### [What is needed]
Word for word, set down the records and skip each picture.

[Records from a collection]
▼

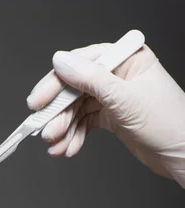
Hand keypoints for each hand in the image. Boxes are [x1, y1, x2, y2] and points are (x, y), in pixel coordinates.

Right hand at [26, 40, 184, 186]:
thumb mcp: (125, 99)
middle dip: (58, 114)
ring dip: (64, 129)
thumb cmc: (169, 123)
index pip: (80, 64)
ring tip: (56, 146)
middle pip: (75, 89)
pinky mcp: (112, 117)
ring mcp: (114, 96)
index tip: (37, 103)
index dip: (55, 83)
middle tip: (45, 131)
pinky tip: (67, 149)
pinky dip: (74, 136)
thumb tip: (59, 60)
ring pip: (77, 109)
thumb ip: (90, 79)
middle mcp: (117, 75)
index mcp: (125, 59)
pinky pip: (84, 123)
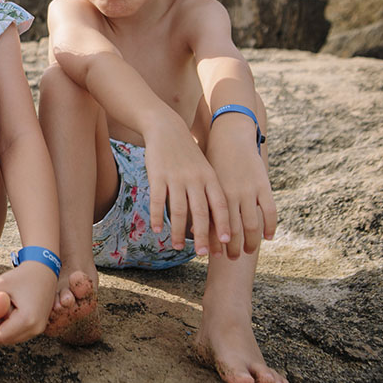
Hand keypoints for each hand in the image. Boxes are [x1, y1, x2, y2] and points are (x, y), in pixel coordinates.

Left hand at [0, 262, 57, 344]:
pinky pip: (20, 333)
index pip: (2, 335)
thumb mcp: (0, 283)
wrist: (43, 270)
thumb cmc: (21, 276)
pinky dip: (8, 331)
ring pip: (14, 338)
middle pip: (8, 339)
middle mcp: (37, 327)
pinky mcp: (40, 325)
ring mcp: (40, 327)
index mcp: (28, 318)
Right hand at [143, 122, 230, 256]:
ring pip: (177, 210)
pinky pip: (157, 200)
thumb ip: (209, 192)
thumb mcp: (204, 169)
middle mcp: (194, 179)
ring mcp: (175, 177)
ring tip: (177, 247)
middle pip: (200, 212)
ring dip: (177, 231)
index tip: (226, 243)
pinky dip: (156, 216)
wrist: (167, 128)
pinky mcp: (157, 176)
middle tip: (203, 254)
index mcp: (209, 177)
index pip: (219, 205)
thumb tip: (214, 221)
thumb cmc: (188, 154)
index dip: (223, 224)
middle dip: (202, 235)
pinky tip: (157, 230)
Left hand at [205, 124, 276, 257]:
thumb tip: (188, 227)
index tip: (211, 255)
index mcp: (209, 193)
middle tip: (229, 259)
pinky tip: (267, 238)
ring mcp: (247, 190)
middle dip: (230, 247)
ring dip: (249, 242)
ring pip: (250, 225)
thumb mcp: (198, 180)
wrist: (228, 135)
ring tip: (246, 252)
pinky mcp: (263, 184)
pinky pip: (270, 211)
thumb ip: (196, 201)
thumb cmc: (209, 161)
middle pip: (230, 229)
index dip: (212, 241)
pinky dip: (270, 226)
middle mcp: (228, 194)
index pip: (210, 224)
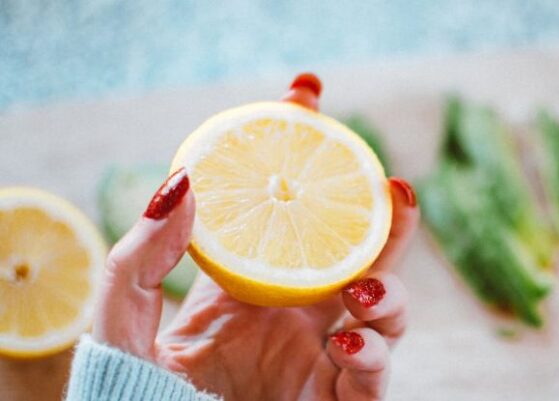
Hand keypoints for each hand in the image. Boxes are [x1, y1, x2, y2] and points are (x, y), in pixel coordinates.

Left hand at [92, 167, 419, 400]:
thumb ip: (142, 254)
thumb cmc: (131, 388)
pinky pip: (376, 379)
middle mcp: (300, 313)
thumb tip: (182, 180)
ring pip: (388, 312)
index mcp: (256, 282)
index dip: (305, 149)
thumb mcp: (124, 313)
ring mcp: (324, 356)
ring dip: (391, 291)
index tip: (307, 94)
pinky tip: (346, 341)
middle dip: (388, 216)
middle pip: (363, 254)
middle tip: (391, 183)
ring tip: (363, 285)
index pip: (291, 210)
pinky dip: (374, 357)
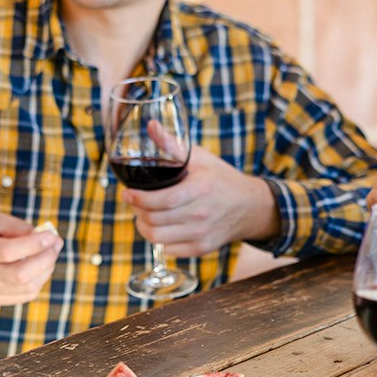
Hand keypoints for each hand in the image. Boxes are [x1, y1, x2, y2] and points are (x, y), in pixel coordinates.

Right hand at [0, 211, 61, 304]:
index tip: (51, 235)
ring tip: (50, 253)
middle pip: (21, 274)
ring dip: (46, 269)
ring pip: (28, 287)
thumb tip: (44, 236)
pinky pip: (26, 295)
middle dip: (46, 258)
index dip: (35, 244)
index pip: (10, 252)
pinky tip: (40, 266)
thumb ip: (17, 227)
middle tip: (56, 243)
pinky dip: (39, 280)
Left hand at [123, 146, 277, 257]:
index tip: (126, 192)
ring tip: (141, 215)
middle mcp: (201, 214)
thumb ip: (173, 145)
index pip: (162, 200)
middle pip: (155, 220)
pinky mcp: (202, 248)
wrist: (250, 206)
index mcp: (200, 189)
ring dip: (143, 226)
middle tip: (133, 201)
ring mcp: (202, 234)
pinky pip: (169, 250)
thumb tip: (150, 126)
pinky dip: (158, 240)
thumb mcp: (201, 158)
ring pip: (158, 238)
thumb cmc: (221, 179)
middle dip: (136, 210)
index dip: (138, 199)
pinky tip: (160, 227)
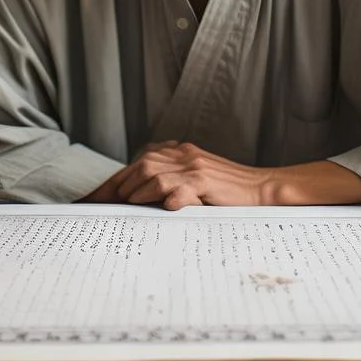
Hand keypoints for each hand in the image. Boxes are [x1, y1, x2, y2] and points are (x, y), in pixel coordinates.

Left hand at [111, 142, 276, 209]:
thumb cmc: (228, 190)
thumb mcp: (197, 178)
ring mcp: (195, 167)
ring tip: (129, 206)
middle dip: (120, 186)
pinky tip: (158, 208)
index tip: (97, 198)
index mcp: (181, 152)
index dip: (116, 180)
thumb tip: (138, 196)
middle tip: (105, 205)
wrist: (262, 188)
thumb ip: (172, 180)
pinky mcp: (205, 181)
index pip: (140, 162)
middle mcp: (185, 155)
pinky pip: (176, 188)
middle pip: (142, 164)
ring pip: (153, 173)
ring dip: (137, 191)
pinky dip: (163, 198)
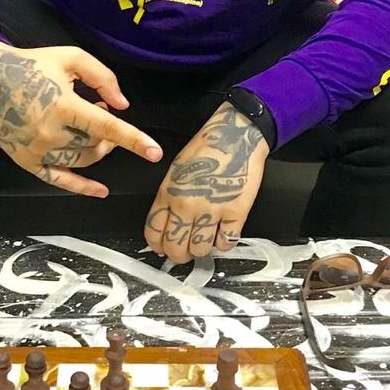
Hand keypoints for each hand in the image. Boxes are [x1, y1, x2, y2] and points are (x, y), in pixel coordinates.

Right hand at [0, 40, 162, 196]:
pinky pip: (58, 181)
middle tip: (100, 109)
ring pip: (81, 161)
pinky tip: (101, 190)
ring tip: (89, 125)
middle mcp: (49, 133)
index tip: (155, 153)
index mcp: (62, 105)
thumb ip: (102, 77)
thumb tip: (122, 105)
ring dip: (96, 148)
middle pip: (95, 145)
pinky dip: (82, 187)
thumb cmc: (32, 64)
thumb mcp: (71, 57)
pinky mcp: (25, 161)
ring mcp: (35, 150)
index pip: (105, 127)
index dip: (133, 139)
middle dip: (108, 133)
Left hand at [144, 102, 269, 263]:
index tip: (163, 248)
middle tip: (186, 250)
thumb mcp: (176, 171)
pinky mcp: (235, 212)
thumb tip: (167, 225)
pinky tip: (223, 232)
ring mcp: (211, 210)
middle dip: (179, 255)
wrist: (235, 135)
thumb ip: (169, 198)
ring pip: (200, 250)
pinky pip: (226, 243)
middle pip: (175, 248)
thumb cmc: (207, 149)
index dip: (158, 246)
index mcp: (168, 192)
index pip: (153, 233)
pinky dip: (224, 243)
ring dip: (202, 249)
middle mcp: (186, 205)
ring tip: (206, 239)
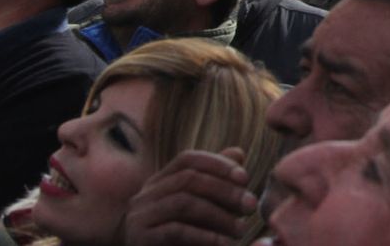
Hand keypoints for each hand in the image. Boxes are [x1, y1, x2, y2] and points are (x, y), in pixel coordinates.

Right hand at [123, 147, 256, 245]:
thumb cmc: (181, 238)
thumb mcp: (201, 208)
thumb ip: (216, 182)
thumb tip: (238, 152)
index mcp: (159, 182)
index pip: (188, 159)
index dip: (218, 164)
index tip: (245, 179)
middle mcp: (144, 195)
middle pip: (188, 179)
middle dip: (225, 190)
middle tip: (251, 206)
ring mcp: (139, 217)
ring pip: (183, 203)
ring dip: (219, 215)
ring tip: (242, 230)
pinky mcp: (140, 239)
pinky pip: (175, 231)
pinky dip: (205, 236)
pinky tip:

▲

### [Response to the exercise]
Hand keypoints for each hand in the image. Boxes are [x1, y1, x2, y2] and points are (x, y), in pixel coordinates.

Right hand at [26, 40, 184, 186]:
thumb mcp: (125, 99)
middle dip: (58, 114)
ring dip: (64, 129)
thumb cmc: (169, 123)
index pip: (80, 64)
ring tip: (56, 146)
middle pip: (75, 89)
pinky mcp: (112, 117)
ring mcp: (114, 96)
index tip: (37, 103)
index dip: (55, 83)
middle tip: (45, 131)
pinky tip: (67, 149)
pinky dip: (74, 136)
thumb tip: (59, 60)
ring pip: (77, 109)
thumb ip: (90, 79)
middle mcp: (117, 75)
index mcp: (125, 59)
pinky pip: (84, 123)
Hand keypoints for each hand in the image. Boxes are [x1, y1, x2, y2] and points are (x, y), in pixel coordinates.

Left hand at [0, 262, 57, 344]:
pinky pip: (20, 333)
index pip: (2, 335)
thumb mcp: (0, 283)
wrist: (43, 270)
thumb cmc: (21, 276)
pinky dip: (8, 331)
ring pip: (14, 338)
middle pip: (8, 339)
middle mcp: (37, 327)
pinky mcp: (40, 325)
ring mcp: (40, 327)
index mcp: (28, 318)
Right hand at [143, 122, 230, 256]:
ring pip: (177, 210)
pinky pip: (157, 200)
thumb ip: (209, 192)
thumb mcp: (204, 169)
middle mcp: (194, 179)
ring mcp: (175, 177)
ring tip: (177, 247)
middle pip: (200, 212)
ring dip: (177, 231)
index tip: (226, 243)
pinky dip: (156, 216)
wrist: (167, 128)
pinky mcp: (157, 176)
middle tip: (203, 254)
index mcp: (209, 177)
index pip: (219, 205)
thumb tip: (214, 221)
thumb cmc: (188, 154)
index dip: (223, 224)
middle dip: (202, 235)
pinky tip: (157, 230)
Left hand at [205, 124, 276, 257]:
thumb tip: (188, 227)
index tip: (211, 255)
index mcp: (209, 193)
middle tip: (229, 259)
pinky tip: (267, 238)
ring mcp: (247, 190)
middle dip: (230, 247)
ring dip: (249, 242)
ring pip: (250, 225)
thumb mcp: (198, 180)
wrist: (228, 135)
ring tip: (246, 252)
pinky mcp: (263, 184)
pinky pip: (270, 211)
thumb ip: (196, 201)
thumb cmc: (209, 161)
middle pip: (230, 229)
index dip: (212, 241)
pinky dip: (270, 226)
middle mcp: (228, 194)
index pip: (210, 224)
Hand keypoints for each hand in the image. Boxes are [x1, y1, x2, y2] and points are (x, y), in pixel coordinates.

Left hand at [92, 167, 419, 400]:
thumb ip: (142, 254)
thumb cmc: (131, 388)
pinky pip: (376, 379)
middle mcp: (300, 313)
thumb tip: (182, 180)
ring pip: (388, 312)
index mcp: (256, 282)
index dip: (305, 149)
thumb mcp: (124, 313)
ring mcp: (324, 356)
ring dip: (391, 291)
index tip: (307, 94)
pinky tip: (346, 341)
middle dip: (388, 216)
middle pip: (363, 254)
middle tip: (391, 183)
ring tip: (363, 285)
index pip: (291, 210)
pinky dip: (374, 357)
Hand keypoints for each hand in the image. Boxes are [x1, y1, x2, y2] and points are (x, y), in pixel coordinates.

Right hand at [0, 211, 61, 304]:
index tip: (51, 235)
ring tip: (50, 253)
middle pip: (21, 274)
ring dip: (46, 269)
ring pip: (28, 287)
thumb tip: (44, 236)
pinky pip: (26, 295)
middle dip: (46, 258)
index dip: (35, 244)
index pip: (10, 252)
pinky tip: (40, 266)
thumb ip: (17, 227)
middle tip: (56, 243)
pinky dip: (39, 280)
Left hand at [123, 146, 277, 257]:
index tip: (126, 192)
ring tip: (141, 215)
middle mcp: (201, 214)
thumb ip: (173, 145)
index pip: (162, 200)
middle pip: (155, 220)
pinky mcp: (202, 248)
wrist: (250, 206)
index mcp: (200, 189)
ring dip: (143, 226)
middle tip: (133, 201)
ring mcp: (202, 234)
pinky pip: (169, 250)
thumb tip: (150, 126)
pinky dip: (158, 240)
thumb mcp: (201, 158)
ring pip: (158, 238)
thumb cmc: (221, 179)
middle dip: (136, 210)
index dip: (138, 199)
pinky tip: (160, 227)
Hand keypoints for each hand in the image. Boxes are [x1, y1, x2, y2] and points are (x, y), in pixel coordinates.

Left hand at [111, 142, 276, 209]:
thumb cmc: (228, 190)
thumb mcp: (197, 178)
ring mcp: (195, 167)
ring tip: (129, 206)
middle dip: (120, 186)
pinky tip: (158, 208)
index tip: (97, 198)
index mcp: (181, 152)
index dip: (116, 180)
thumb tip: (138, 196)
middle tip: (105, 205)
wrist: (262, 188)
thumb ip: (172, 180)
pinky mcp: (205, 181)
index pip: (140, 162)
middle mcp: (185, 155)
pinky pip: (176, 188)
middle pip: (142, 164)
ring pip: (153, 173)
ring dip: (137, 191)
pinky dip: (163, 198)
Hand keypoints for each hand in the image. Boxes are [x1, y1, x2, y2] and points are (x, y), in pixel coordinates.

Right hand at [0, 40, 162, 196]:
pinky pip: (58, 181)
middle tip: (100, 109)
ring pip: (81, 161)
pinky tip: (101, 190)
ring tip: (89, 125)
middle mcp: (49, 133)
index tip: (155, 153)
index mcp: (62, 105)
thumb ip: (102, 77)
thumb tip: (122, 105)
ring dip: (96, 148)
middle pip: (95, 145)
pinky dip: (82, 187)
thumb cmc: (32, 64)
thumb mcp: (71, 57)
pinky mcp: (25, 161)
ring mcp: (35, 150)
index pip: (105, 127)
index dip: (133, 139)
middle dip: (108, 133)
Left hand at [144, 102, 269, 263]:
index tip: (163, 248)
middle tip: (186, 250)
thumb mcp: (176, 171)
pinky mcp: (235, 212)
thumb tip: (167, 225)
pinky tip: (223, 232)
ring mcp: (211, 210)
middle dip: (179, 255)
wrist: (235, 135)
thumb ip: (169, 198)
ring pip: (200, 250)
pinky pip: (226, 243)
middle pip: (175, 248)
thumb cmc: (207, 149)
index dip: (158, 246)
index mcp: (168, 192)
index pip: (153, 233)
pinky dip: (224, 243)
ring dip: (202, 249)
middle mcp: (186, 205)
ring tip: (206, 239)
Hand keypoints for each hand in the image. Boxes are [x1, y1, x2, y2] and points are (x, y), in pixel coordinates.

Right hand at [123, 147, 256, 245]:
thumb cmc: (181, 238)
thumb mcp: (201, 208)
thumb ip: (216, 182)
thumb tip: (238, 152)
index mcp: (159, 182)
index pip: (188, 159)
index dip: (218, 164)
index tip: (245, 179)
middle mcp: (144, 195)
middle pip: (188, 179)
middle dip: (225, 190)
middle tip: (251, 206)
ring mcp: (139, 217)
ring pip: (183, 203)
ring dip: (219, 215)
ring tip: (242, 230)
pinky mcp: (140, 239)
pinky pip: (175, 231)
pinky dip: (205, 236)
pinky tip:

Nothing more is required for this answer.